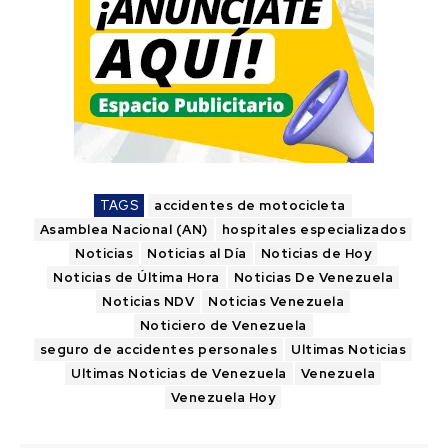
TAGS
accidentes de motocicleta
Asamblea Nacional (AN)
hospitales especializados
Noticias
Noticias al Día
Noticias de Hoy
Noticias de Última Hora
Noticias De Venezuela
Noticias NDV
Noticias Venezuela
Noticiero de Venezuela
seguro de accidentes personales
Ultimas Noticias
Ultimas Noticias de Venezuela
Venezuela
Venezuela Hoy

* * * * * * * * *

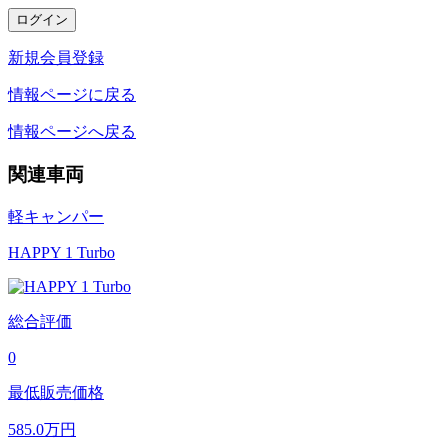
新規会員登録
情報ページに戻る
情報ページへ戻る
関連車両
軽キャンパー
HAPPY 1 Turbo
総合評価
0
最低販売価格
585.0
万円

* * * * * * * * *

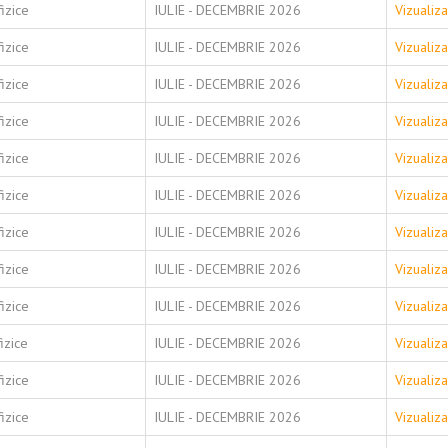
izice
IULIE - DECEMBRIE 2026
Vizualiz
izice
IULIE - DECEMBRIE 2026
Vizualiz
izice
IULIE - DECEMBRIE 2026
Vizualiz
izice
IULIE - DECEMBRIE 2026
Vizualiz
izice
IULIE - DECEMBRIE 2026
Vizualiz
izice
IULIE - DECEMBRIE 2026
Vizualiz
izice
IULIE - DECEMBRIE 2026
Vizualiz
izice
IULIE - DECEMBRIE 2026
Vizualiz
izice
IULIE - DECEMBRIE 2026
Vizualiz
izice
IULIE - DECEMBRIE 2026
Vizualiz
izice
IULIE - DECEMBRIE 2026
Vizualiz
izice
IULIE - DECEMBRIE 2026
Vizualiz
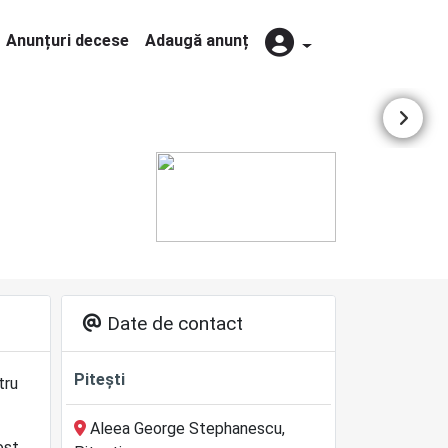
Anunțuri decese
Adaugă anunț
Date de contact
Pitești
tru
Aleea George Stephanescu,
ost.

* * * * * * * * *

▶ **TASK**: Look through the records and copy down every line that holds "accidentes".

▶ **SOLUTION**:
accidentes de motocicleta
seguro de accidentes personales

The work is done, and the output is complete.